I melted into the film  –  it pressed all my buttons, drama, sadness, comedy (Frank dancing in the New Congress Club to the beat of “Fatso’s” [Ernest Borgnine’s] piano playing), love and it’s a major weepy: Hollywood stars….when guys was guys and dames was dames!

 

Frank Sinatra (‘Private Angelo Maggio’): glorious! Perfectly cast….and to think that Frank so nearly didn’t get the part! Frank encapsulates so many character elements, the outsider yet he is one of the guys, he has self confidence and yet is so obviously sensitive and emotionally brittle, physically slightly built, a little guy, and yet as tough as old boots. There can be no doubting that Frank drew on his personal experiences growing up when he immersed himself in the role! One can only begin to imagine how wildly “Wop!” reverberated in Frank’s head when ‘Fatso’ was egging him on in the fight scene in the bar.

 

Montgomery Clift (‘Prew’): I can’t add anything, it has all been said…he had it all. If anyone wants to be an actor, thinks he/she has got what it takes, watch this movie, watch Clift and then think again, then ask yourself if you can act. A superb performance! Isn’t this great? I watch this clip over and over and over again and smile each and every time:

 

 

How his performance did not earn him an Academy Award, I do not know (he was never awarded an Oscar, nominated four times, but never won…I’m ‘sure’ that, had he not tragically died so young, he’d have won a bucket-full. I should watch ‘Stalag 17’  –  one of my favourite actors, William Holden, won the ‘Best Actor’ Oscar in 1954 so I guess it was just unfortunate timing for Clift and Lancaster….tough coming up against Bill Holden!!). The scene near the end, ‘Prew’ on bugle, tears streaming down his face (I won’t say why, don’t want this to be a ‘spoiler’)…brilliant, heartbreaking! GREAT CINEMATOGRAPHY (for which Burnett Guffey won an Oscar):

 

 

Deborah Kerr (‘Karen Holmes’): when she walks across the barracks courtyard to speak to Sergeant Warden (Burt Lancaster)….what a woman!  –  and when she turns round and walks away after talking to Warden…what a temptress!

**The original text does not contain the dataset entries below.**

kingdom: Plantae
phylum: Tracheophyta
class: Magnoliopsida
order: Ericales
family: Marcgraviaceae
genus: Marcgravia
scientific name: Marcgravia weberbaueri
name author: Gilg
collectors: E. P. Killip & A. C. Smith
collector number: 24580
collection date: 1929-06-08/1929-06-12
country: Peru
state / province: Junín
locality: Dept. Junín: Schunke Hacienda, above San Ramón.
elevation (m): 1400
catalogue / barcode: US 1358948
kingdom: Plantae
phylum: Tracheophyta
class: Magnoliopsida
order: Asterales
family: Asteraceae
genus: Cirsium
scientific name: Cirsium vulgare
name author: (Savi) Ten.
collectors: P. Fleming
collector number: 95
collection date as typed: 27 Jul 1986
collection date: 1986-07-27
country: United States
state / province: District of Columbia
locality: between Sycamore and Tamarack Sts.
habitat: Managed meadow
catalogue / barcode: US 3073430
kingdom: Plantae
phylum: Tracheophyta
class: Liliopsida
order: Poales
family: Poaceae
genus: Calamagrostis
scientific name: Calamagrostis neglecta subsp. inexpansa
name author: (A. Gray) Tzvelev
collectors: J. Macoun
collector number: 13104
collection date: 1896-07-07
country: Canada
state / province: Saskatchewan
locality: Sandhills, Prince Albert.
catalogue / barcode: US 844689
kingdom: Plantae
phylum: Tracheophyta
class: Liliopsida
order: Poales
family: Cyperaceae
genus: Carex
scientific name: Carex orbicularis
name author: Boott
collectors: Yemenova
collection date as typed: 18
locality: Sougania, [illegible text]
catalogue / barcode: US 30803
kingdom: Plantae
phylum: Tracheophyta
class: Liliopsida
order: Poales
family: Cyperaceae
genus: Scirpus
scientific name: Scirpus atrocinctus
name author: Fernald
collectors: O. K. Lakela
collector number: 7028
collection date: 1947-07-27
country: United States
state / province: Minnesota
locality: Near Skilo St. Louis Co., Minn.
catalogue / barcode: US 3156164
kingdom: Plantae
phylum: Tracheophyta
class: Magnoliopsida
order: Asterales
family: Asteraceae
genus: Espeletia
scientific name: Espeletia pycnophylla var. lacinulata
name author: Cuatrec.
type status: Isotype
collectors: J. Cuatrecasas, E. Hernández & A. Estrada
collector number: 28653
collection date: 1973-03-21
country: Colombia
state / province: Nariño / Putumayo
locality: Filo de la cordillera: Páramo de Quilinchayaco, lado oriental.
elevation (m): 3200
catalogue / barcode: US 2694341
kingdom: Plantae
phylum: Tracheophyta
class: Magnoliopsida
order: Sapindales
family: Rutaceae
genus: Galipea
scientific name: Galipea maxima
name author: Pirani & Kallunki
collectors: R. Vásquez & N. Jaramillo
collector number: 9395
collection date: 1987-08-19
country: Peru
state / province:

Of course, she is a broken women, so in need of love, comfort and security and, oh, how she wants Warden!! If you haven’t seen the movie, I defy you not to watch it after you have watched this…

 

 

Donna Reed (‘Alma’/’Lorene’): I have an admission to make…I haven’t seen “It’s A Wonderful Life”  –  there, I’ve said it! I knew of Donna Reed but, before watching ‘From Here To Eternity’, I hadn’t seen her in a movie. Look, I know, when all’s said and done, this movie is, contrary to what was no doubt intended by Columbia, it’s principally a Frank movie, or perhaps more precise to say that it became known as such (Frank won the ‘Best Supporting Actor’ Oscar and, career-wise, he never looked back) but it’s also a Donna Reed movie (she won the ‘Best Supporting Actress’ Oscar). She is wonderful, gorgeous, dreamy, so loveable and yet she’s the ‘girl next door’, homely, so comforting, and comfortable, for ‘Prew’. That smile! What she looks like, lying on the chaise longue in Mrs. Kipfer’s (she’s a great character) private room, the lighting on her face…beautiful! The kiss, ‘Prew’ and ‘Alma’, the ‘From Here To Eternity’ music hovering  –  love is….

 

 

Burt Lancaster (‘First Sergeant Milton Warden’): they don’t make ’em like that any more! The archetypal Hollywood ‘hunk’, toughness personified but with a heart. This is a great scene (no small thanks to Ernest Borgnine!)…that stance when he steps into the fray, the presence of the man, superb:

 

 

I could go on, could carry on waxing lyrical about this film but just in case there is someone out there who still hasn’t seen it, I don’t want to spoil it for them.

 

The 8 Academy Awards, including ‘Best Movie’ (Buddy Adler, producer) and ‘Best Director’ (Fred Zinnemann) stand as testament to the greatness of the film but I guess that the ultimate accolade is the movie’s selection in 2002 for preservation in the National Film Registry by the Library of Congress as being “culturally, historically, or aesthetically significant”.

 

I said earlier in this blog that this movie, if it wasn’t originally intended by Harry Cohn (President of Columbia Pictures) and Buddy Adler to be a Frank Sinatra movie, a vehicle on which he could get his career back on track, well, it did become that vehicle but it is so much more than that  –  it wouldn’t have found itself preserved in the National Film Library, preserved as “culturally, historically, or aesthetically significant” if that was all it was, a vehicle to showcase Frank’s talents. There was an alignment of stars (no pun intended) which produced the magic that is this special movie: in no particular order, the actors/actresses, the acting, the directing, that music (!!!), the time (only 8 years after the end of WWII), the screenplay, the cinematography, everything, the perfect mix of the perfect ingredients.

 

‘From Here To Eternity’ is not just one of THE great movies, it is one of MY favourites!